Are you as frustrated with politics as I am? As a nation, we’re more divided and mistrustful of each other than I’ve ever seen in my adult lifetime.
I’m going to go ahead and say it: I want to fall back in love with my country.
I confess I’m a sentimentalist about America. My eyes tear up when I think about immigrants on the bow of a ship seeing the Statue of Liberty for the first time. My heart beats faster when I see photos of suffragettes picketing for the women’s right to vote. I weep when I watch videos of civil rights marchers crossing the bridge outside of Selma.
For me, those iconic images represent the American dream in progress. They’re proof that while America has never been perfect, we do (eventually) move forward. The people in those photos are my heroes.
Yet now, as I look at those images, I realize, my lens was only focusing on half the story. While I was idolizing the courageous, I should have been paying more attention to the people trying to beat them back. The freedoms many of us now take for granted were violently opposed by large numbers of people. This opposition was not outside our country; it came from within it. The drumbeat of progress has faced resistance at every turn. The current climate, while depressingly divisive, is emblematic of the constant human struggle to bring forth the better angels of our nature.
Albert Einstein famously said, “Problems cannot be solved by the same level of thinking that created them.”
Our current discourse begs the question: Is this really our best thinking?
I don’t believe it is. A steady diet of “We’re right! They’re wrong!” has ignited America’s collective lizard brain. Our public discourse has been hijacked, and our national thinking is regressing instead of advancing.

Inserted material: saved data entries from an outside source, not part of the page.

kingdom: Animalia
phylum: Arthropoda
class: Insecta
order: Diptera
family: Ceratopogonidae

When leaders feed our lizard brain, aspirational thinking stops. We descend into either/or mindset, and disagreement has turned into disdain. This us vs. them tribal mentality widens the gap between us, and sets us up for failure over the long haul. This is not the way a nation moves forward. You don’t have to read many history books to know, a country that turns on itself is destined to fail.

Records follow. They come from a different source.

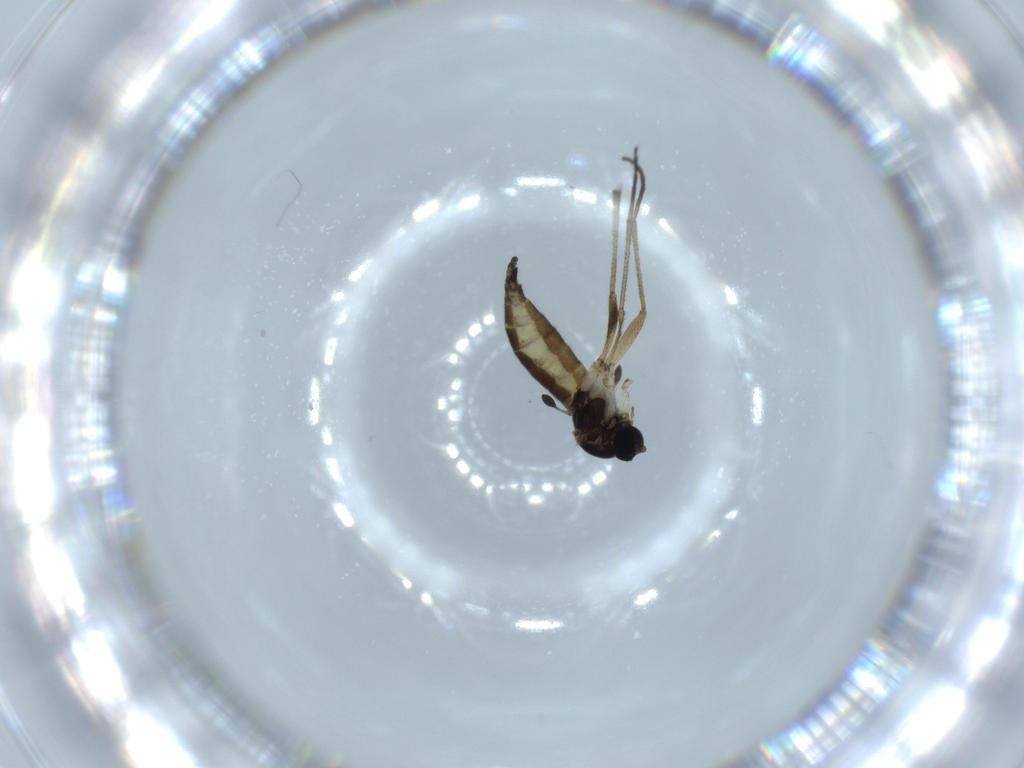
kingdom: Animalia
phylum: Arthropoda
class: Insecta
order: Diptera
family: Sciaridae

So how do we reclaim the better angels of our nature? The first step is to remember that we actually have better angels. I know we do, I’ve seen them. The second step is putting our better nature into the service of something bigger than ourselves. The third, and most challenging piece, is to consider the possibility our fellow citizens have a few better angels themselves.
I confess, my belief in America has been shaken, as has my confidence in our collective soul. Yet, as frustrated as I am with the current dialogue, I find myself asking, what have I as a citizen done to improve it?
If I’m honest with myself, the answer is, not nearly as much as I could have. I find myself reflecting upon JFK’s words, “Ask not what your country can do for you, ask what you can do for your country.”
Perhaps instead of hoping my country will do something to help me fall back in love with her, it’s time for me to do something for her. Progress will always face resistance, the question is how hard are we willing to work?